I’d been so focused on the never-ending tally of things that make up running a place like this that I hadn’t even noticed Edie on the front porch, one hip cocked against the railing, a thermal mug in hand.
I hurry up the steps, and she hands me a second mug of coffee that was sitting on the railing before saying, “No need to rush. Whatshisface finally picked up his phone and should be over here in ten minutes or so, and I had a few of those certificates for a free dinner at Shrimp ’N’ Shells still hidden in the front desk, so our overheated guests have chilled out in spirit if not in body.”
“They’re still going to want a refund, watch,” I say with a sigh as the shell wind chimes just overhead smack together, their delicate strings tangling.
“If they do, send them my way,” she tells me, lifting a pierced eyebrow.
Edie is what people down here would call “a character.” She turned up in St. Medard’s Bay about three years ago, originally from Natchez, Mississippi, one of those women who could’ve been thirty-five or sixty-five, it was nearly impossible to tell. And even in a town as quirky as St. Medard’s Bay, she stood out with her brightly colored hair—purple at the moment, after a turquoise phase back in the winter—that eyebrow ring, and her tendency to wear flannel shirts and jeans even when it’s hotter than hell outside.
I’d met Edie when she was working at Grindz, the subpar coffee shop on St. Medard’s main drag, and liked her immediately.
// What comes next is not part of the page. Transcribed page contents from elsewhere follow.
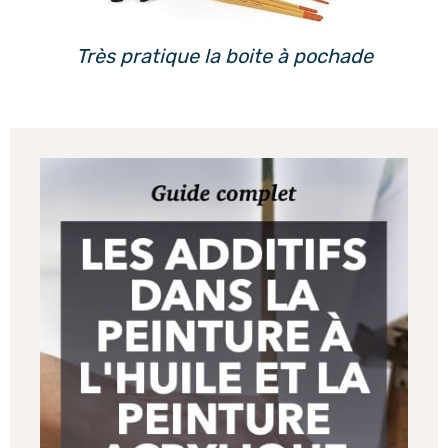
Très pratique la boite à pochade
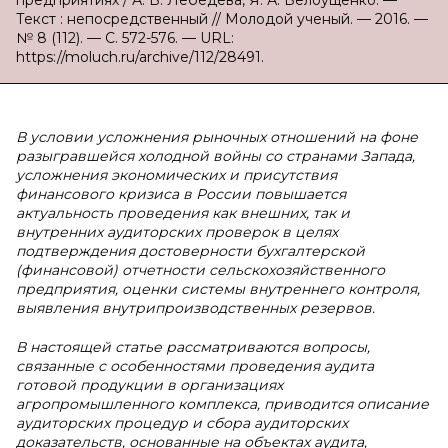
предприятиях / А. В. Лебедева, Я. А. Белоущенко. —
Текст : непосредственный // Молодой ученый. — 2016. —
№ 8 (112). — С. 572-576. — URL:
https://moluch.ru/archive/112/28491.
В условии усложнения рыночных отношений на фоне
разыгравшейся холодной войны со странами Запада,
усложнения экономических и присутствия
финансового кризиса в России повышается
актуальность проведения как внешних, так и
внутренних аудиторских проверок в целях
подтверждения достоверности бухгалтерской
(финансовой) отчетности сельскохозяйственного
предприятия, оценки системы внутреннего контроля,
выявления внутрипроизводственных резервов.
В настоящей статье рассматриваются вопросы,
связанные с особенностями проведения аудита
готовой продукции в организациях
агропромышленного комплекса, приводится описание
аудиторских процедур и сбора аудиторских
доказательств, основанные на объектах аудита,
So much so that I’d found myself hanging out an extra ten, fifteen minutes every time I got coffee there, and when she’d told me she was hoping to find something a little more challenging than making eight thousand iced lattes for people in Salt Life T-shirts, I’d offered her a job at the inn.
Her official title is “assistant manager,” but like everyone who worked here, she did a little bit of everything. She’d work the front desk, handle bookings, pick up the coffee and pastries we put out every morning for the guests. She’s even scrubbed a toilet or twelve, and honestly, I don’t know what I’d do without her.